▶ _Task goal_
Reproduce word for word the passage of the upstreaming article below that begins at "While separate in-house" and stops after "of the code.".

▶ _Source document_
*-*-*
By Ibrahim Haddad (Ph.D.) and Brian Warner, The Linux Foundation
Upstreaming is a term used to describe the process of contributing in-house source code modifications back to an open source project, with the goal of having them accepted and distributed in future project releases.
Upstreaming is a fundamental aspect of the open source development process. The term is derived from a river analogy, where water-borne goods float downstream and benefit those who are there to receive them. In open source, this is often used to describe the process whereby an individual or a company modifies the source code of an open source project to fit a specific need, and then contributes their modifications back to the project.
Open source software is being increasingly integrated into commercial products, driven by technical merit, ability to accelerate development, or to improve time to market. As a result, many companies are also modifying open source software to meet custom requirements. Development organizations that have not yet fully embraced corporate open source participation may maintain separate, internal branches of these projects, because it can be an easy way to get started when consuming open source software.
While separate in-house development trees can work for one-off product development or proofsof-concept, long term maintenance can quickly become costly. This is particularly true if open source software will be updated throughout the lifecycle of the product, as custom code will need to be adapted to changes in the mainline open source project. Because developers in open source projects are likely unaware of modifications being made to their released code behind closed doors, there is no guarantee that routine development will not break internal derivatives of the code.
To fully realize the benefits of consuming open source software, many companies are choosing to follow an “upstream first” philosophy. This means that internal modifications to open source software are submitted back to the open source project to be evaluated for acceptance into the main development tree.
Upstreaming is the process of contributing independently or internally developed source code back to the originating open source project, with the goal of having it integrated into the main open source project development tree. While each open source project has its own set of processes and acceptance criteria, following the generic process illustrated in Figure 1 can improve the likelihood that your contribution will evaluated and possibly accepted into an open source project’s main development tree.
The process is begun within a development organization by obtaining internal approval to contribute modifications back to the project by following the company’s open source policies and procedures. Next, identify the in-house modifications being made to open source software that can be submitted back to the project, and determine which ones are suitable candidates for upstreaming. When appropriate code has been identified, plan a submission strategy, particularly if the source code is a large submission, is complex, or has a major impact on the project. The goal is to avoid overwhelming the maintainer of the project and the project participants with a large submission that is difficult to understand, test and/or integrate.
*-*-*
▶ _Records supplied_

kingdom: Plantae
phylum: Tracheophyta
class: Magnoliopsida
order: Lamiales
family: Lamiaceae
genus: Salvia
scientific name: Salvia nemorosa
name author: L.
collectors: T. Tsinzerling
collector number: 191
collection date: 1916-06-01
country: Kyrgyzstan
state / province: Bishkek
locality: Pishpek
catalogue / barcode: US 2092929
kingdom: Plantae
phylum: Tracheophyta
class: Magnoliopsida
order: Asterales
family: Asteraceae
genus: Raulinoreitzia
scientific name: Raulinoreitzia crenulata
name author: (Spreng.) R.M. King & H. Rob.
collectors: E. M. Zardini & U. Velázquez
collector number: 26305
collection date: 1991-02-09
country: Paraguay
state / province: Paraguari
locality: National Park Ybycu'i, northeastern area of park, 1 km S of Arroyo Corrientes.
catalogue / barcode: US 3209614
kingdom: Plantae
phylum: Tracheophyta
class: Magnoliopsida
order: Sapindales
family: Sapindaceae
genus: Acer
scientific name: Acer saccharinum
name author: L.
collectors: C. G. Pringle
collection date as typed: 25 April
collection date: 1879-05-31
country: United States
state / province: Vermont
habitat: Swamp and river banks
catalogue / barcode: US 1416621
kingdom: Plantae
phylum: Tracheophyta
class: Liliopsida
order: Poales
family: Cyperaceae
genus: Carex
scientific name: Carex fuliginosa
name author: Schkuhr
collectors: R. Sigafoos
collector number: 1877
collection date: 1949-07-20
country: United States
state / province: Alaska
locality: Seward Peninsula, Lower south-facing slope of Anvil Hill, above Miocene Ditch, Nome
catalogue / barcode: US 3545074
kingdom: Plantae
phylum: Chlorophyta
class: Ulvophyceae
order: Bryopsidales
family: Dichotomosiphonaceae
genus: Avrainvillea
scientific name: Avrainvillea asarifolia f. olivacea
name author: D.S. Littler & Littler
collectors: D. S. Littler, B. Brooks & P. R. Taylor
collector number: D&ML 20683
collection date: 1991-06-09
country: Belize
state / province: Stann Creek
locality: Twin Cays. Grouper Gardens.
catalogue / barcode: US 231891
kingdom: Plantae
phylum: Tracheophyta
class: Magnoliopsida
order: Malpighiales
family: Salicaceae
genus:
*-*-*
▶ _Complete response_
While separate in-house development trees can work for one-off product development or proofsof-concept, long term maintenance can quickly become costly. This is particularly true if open source software will be updated throughout the lifecycle of the product, as custom code will need to be adapted to changes in the mainline open source project. Because developers in open source projects are likely unaware of modifications being made to their released code behind closed doors, there is no guarantee that routine development will not break internal derivatives of the code.